もうやめると決めたから、実家に向かっているのに。
「あれ、菊花。今日帰ってくるんだったっけ?」
まだ明かりのついていた店に顔を出すと、案の定、有馬が店に残っていた。
「髪、切って。」
私の言葉に、有馬が一瞬目を見開いた後、ふ、と息を吐いた。この表情が色っぽいのよ、と言っていたのは、どこのおばさまだったっけ? まあ、整った顔なんだろうとは思う。
「ようやく2番目はやめるわけね。」
説明しなくても理解されるとか、ちょっと複雑。でも私がこくりと頷くと、はー、と大きなため息をついた有馬が、にっこりと笑った。
「どうぞ、姫。」
「姫じゃないし。」
いつもの有馬の態度に、逆にほっとしながら、久しぶりに座る椅子に座る。
「姫でしょ。」
鏡の中でにこりと笑う有馬の顔に、他の顔を思い出してややうんざりした気分になる。
「違うって。」
「皐月も喜ぶ。」
「はぁ。」
どうでもいいし、という私の言葉は飲み込んだ。
「桜佳もな。」
「はいはい。」
本当にどうでもいいし。
「切ってくれないなら、他で切るけど?」
私の言葉に有馬が慌てる。
「いや。久しぶりに切らせてよ。もう3年くらい切らせてくれてないでしょ?」
「…そうだね。」
髪を伸ばし始めたことに変な勘繰りを始めた有馬にうんざりして、髪はずっとほかのところで切っていた。
「だから、あんな男やめとけって言ったのに。」
「ほっといて。」
髪を他の所で切ったところで、私の2番目の恋は、こいつらに隠し通せるものではなかったのだけど。
でも、放っておいてほしい。
「放っておけるわけないでしょ。僕たちのかわいい妹なんだから。」
「それ、シスコンって言うって知ってる?」
もういい加減言い飽きた感のある言葉だ。
でも有馬はにっこり笑う。
「僕たちはそんなものにカテゴライズされないよ。」
…されるよ。
「二十歳も超えた妹の恋路にああだこうだ口を出そうとするのは見事なシスコンだよ。そろいもそろってシスコンとかやめなよ。」
「いや違う。」
「違わない。」
有馬だって、皐月だって、桜佳だって、紛れもないシスコンだ。
「溺愛してるだけだって。」
…開いた口がふさがらない。兄よ、それをシスコンと言うんだよ。
「そんな顔の菊花も好きだよ。」
「同じ顔のつくりの人に言われても、引くだけだわ。」
有馬は兄弟の中では私に一番似ている。私がもし男だったら、間違いなく有馬の顔だっただろうと思う。

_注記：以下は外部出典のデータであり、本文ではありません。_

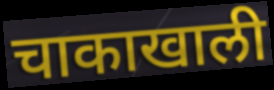
चाकाखालीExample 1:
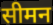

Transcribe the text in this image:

सीमन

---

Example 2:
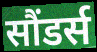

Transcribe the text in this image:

सौंडर्स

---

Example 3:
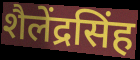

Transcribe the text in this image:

शैलेंद्रसिंह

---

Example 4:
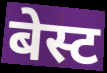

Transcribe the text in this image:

बेस्ट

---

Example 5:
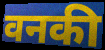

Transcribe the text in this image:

वनकीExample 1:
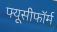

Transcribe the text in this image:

फ्यूसीफॉर्म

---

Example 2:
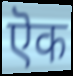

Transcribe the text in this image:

ऎक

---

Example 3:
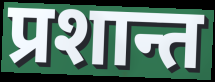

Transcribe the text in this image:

प्रशान्त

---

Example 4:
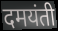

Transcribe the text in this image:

दमयंती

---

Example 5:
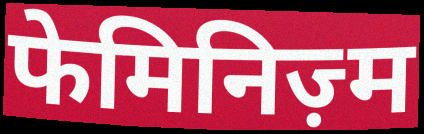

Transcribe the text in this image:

फेमिनिज़्म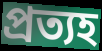
প্রত্যহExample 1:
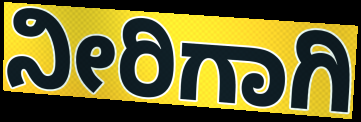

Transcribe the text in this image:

ನೀರಿಗಾಗಿ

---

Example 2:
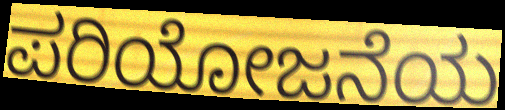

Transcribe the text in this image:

ಪರಿಯೋಜನೆಯ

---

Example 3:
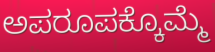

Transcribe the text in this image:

ಅಪರೂಪಕ್ಕೊಮ್ಮೆ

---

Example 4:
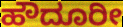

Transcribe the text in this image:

ಹೌದೂರೀ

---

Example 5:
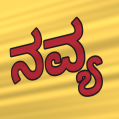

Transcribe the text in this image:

ನವ್ಯ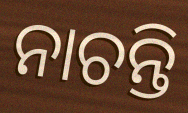
ନାଚନ୍ତି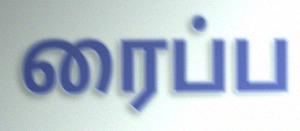
ரைப்ப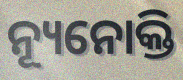
ନ୍ୟୂନୋକ୍ତି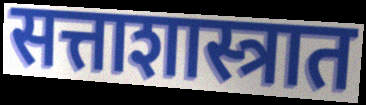
सत्ताशास्त्रात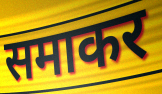
समाकर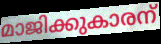
മാജിക്കുകാരന്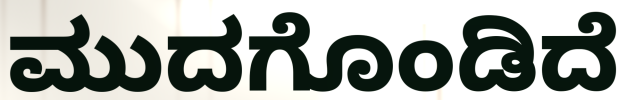
ಮುದಗೊಂಡಿದೆ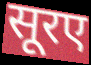
सूरए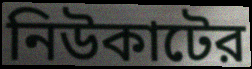
নিউকাটের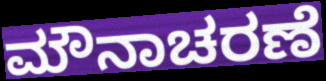
ಮೌನಾಚರಣೆ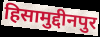
हिसामुद्दीनपुर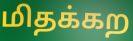
மிதக்கறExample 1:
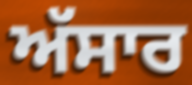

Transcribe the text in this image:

ਅੱਸਾਰ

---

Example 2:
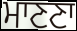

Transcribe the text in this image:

ਮਾਣਣਾ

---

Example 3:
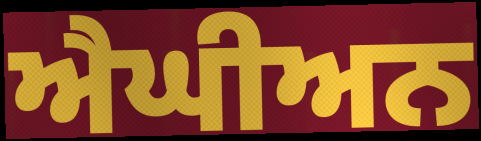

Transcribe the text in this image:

ਐਘੀਅਨ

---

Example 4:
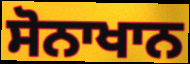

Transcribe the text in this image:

ਸੋਨਾਖਾਨ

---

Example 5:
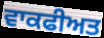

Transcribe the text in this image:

ਵਾਕਫੀਅਤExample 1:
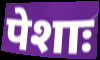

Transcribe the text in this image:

पेशाः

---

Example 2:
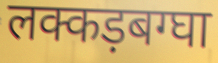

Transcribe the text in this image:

लक्कड़बग्घा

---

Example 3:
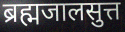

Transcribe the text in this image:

ब्रह्मजालसुत्त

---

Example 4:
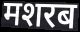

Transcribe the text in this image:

मशरब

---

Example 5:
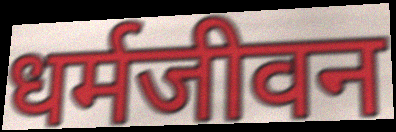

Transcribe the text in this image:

धर्मजीवन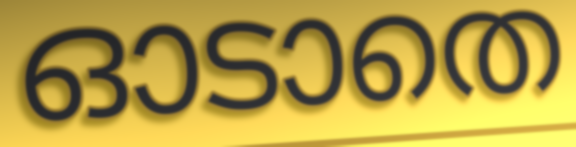
ഓടാതെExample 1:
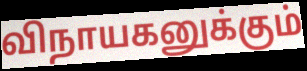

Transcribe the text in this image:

விநாயகனுக்கும்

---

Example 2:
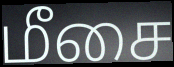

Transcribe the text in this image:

மீசை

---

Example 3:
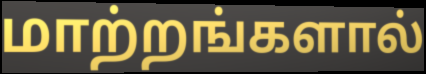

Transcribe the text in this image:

மாற்றங்களால்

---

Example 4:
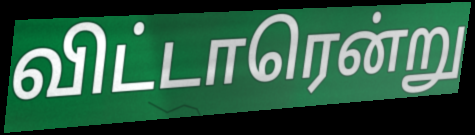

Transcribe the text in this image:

விட்டாரென்று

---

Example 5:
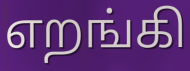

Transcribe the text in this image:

எறங்கி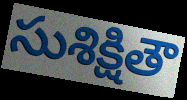
సుశిక్షితౌ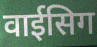
वाईसिग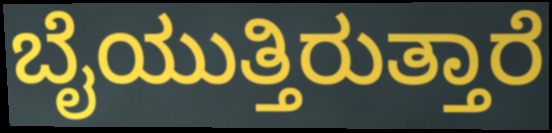
ಬೈಯುತ್ತಿರುತ್ತಾರೆ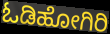
ಓಡಿಹೋಗಿರಿ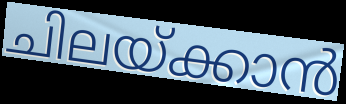
ചിലയ്ക്കാൻ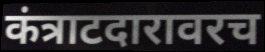
कंत्राटदारावरच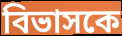
বিভাসকেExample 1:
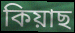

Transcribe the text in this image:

কিয়াছ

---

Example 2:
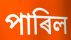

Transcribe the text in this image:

পাৰিল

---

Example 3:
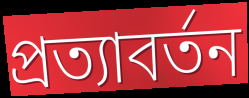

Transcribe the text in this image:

প্ৰত্যাবৰ্তন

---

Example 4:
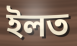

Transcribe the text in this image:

ইলত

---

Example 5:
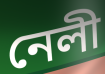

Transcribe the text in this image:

নেলী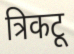
त्रिकटूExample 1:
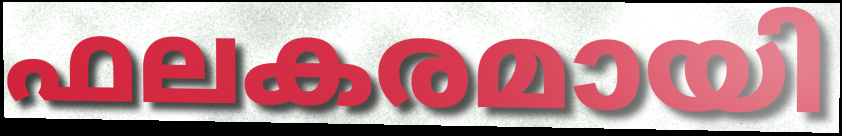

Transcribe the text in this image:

ഫലകരമായി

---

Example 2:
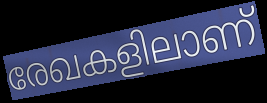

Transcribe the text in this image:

രേഖകളിലാണ്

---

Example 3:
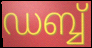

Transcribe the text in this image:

ഡബ്ബ്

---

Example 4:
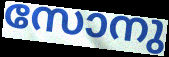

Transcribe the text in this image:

സോനു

まあ、有馬だけではなく、私たち兄弟は、「みんなよく似てるわね」と誰でも言うようによく似ている顔なんだけれど。そりゃ、女子高で王子扱いされるわ。
「違う、菊花はきちんと女の子の顔だよ。」
むっとする有馬に、何だかげそっとなる。
その愛を血のつながらない女性に全力で向けてください。お願いします。
…もちろん、それが兄弟間を超えた愛情であるわけはなくて、兄弟間に収まる愛情であることは間違いないのだけど。有馬は嫁も子供もいる。どちらも溺愛していると知っているが、同じように溺愛されるのは勘弁こうむりたい。

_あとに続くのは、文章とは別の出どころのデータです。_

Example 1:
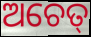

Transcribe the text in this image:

ଅଚେତ୍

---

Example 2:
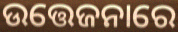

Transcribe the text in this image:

ଉତ୍ତେଜନାରେ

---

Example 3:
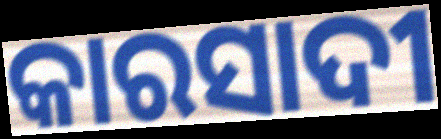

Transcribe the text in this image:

କାରସାଦୀ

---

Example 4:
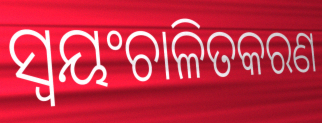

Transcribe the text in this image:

ସ୍ୱୟଂଚାଳିତକରଣ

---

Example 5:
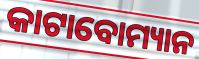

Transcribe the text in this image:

କାଟାବୋମ୍ୟାନ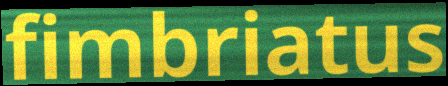
fimbriatus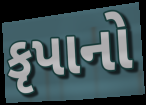
કૃપાનોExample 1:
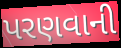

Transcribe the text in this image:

પરણવાની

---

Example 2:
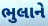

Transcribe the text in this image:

ભુલાને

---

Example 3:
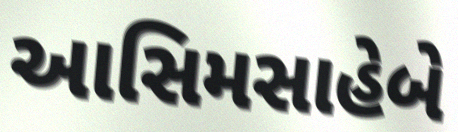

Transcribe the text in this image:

આસિમસાહેબે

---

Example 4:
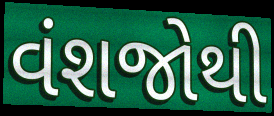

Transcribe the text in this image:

વંશજોથી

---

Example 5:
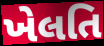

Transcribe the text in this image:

ખેલતિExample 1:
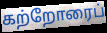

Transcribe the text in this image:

கற்றோரைப்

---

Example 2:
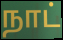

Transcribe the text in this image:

நாட்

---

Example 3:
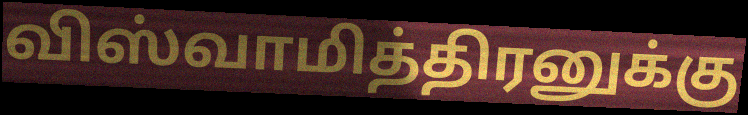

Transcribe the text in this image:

விஸ்வாமித்திரனுக்கு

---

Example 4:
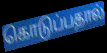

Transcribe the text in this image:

கொடுப்பதால்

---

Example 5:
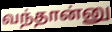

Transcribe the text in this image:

வந்தான்னுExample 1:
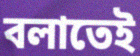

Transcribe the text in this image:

বলাতেই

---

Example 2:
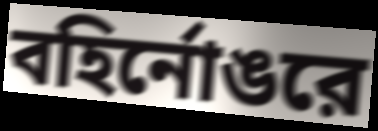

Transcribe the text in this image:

বহির্নোঙরে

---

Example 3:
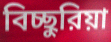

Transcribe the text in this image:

বিচ্ছুরিয়া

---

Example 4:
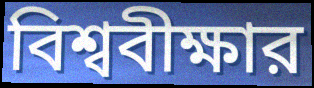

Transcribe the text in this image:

বিশ্ববীক্ষার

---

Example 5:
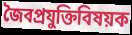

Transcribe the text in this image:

জৈবপ্রযুক্তিবিষয়ক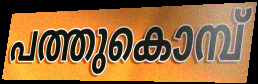
പത്തുകൊമ്പ്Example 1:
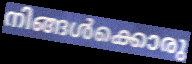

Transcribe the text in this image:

നിങ്ങൾക്കൊരു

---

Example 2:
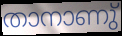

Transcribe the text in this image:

താനാണു്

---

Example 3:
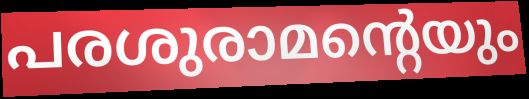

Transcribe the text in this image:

പരശുരാമന്റെയും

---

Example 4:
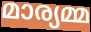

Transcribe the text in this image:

മാര്യമ്മ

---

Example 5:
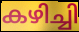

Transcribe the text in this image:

കഴിച്ചി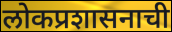
लोकप्रशासनाचीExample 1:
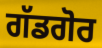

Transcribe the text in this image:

ਗੱਡਗੋਰ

これは、一番上の有馬だけではなくて、二番目の皐月も、三番目の桜佳も同様だ。
なぜ妹を溺愛する?
この関係がものすごく鬱陶しくて、大学進学してしばらくお金を稼いでから迷わず一人暮らしをした。
幸い母は普通の感覚よりちょっと放置気味の感覚を持つ人だったから、私が一人暮らしをしたいと言っても止めはしなかったし、父も母に倣えの人なので特に問題はなかった。
上の3人には、言わずにやった。兄弟に許可なんか普通とらないし。
だって、リア充を阻もうとする兄たちって何なの。
自分たちは十分にリア充(彼女・嫁あり)を満喫しているのに、私だけそれを阻むって何なの。
そんな気分で始めた一人暮らしは、とても快適だったけど、学生時代も今も、結局リア充にはなり切れてないのは、兄たちが関係なかったのだという証拠になってしまった。と、今気づいた。
「ばっさり切るね。」
私に尋ねたわけではなく、有馬のは宣言だ。
髪を切る腕については信頼しているので、私は何も言わずに頷いた。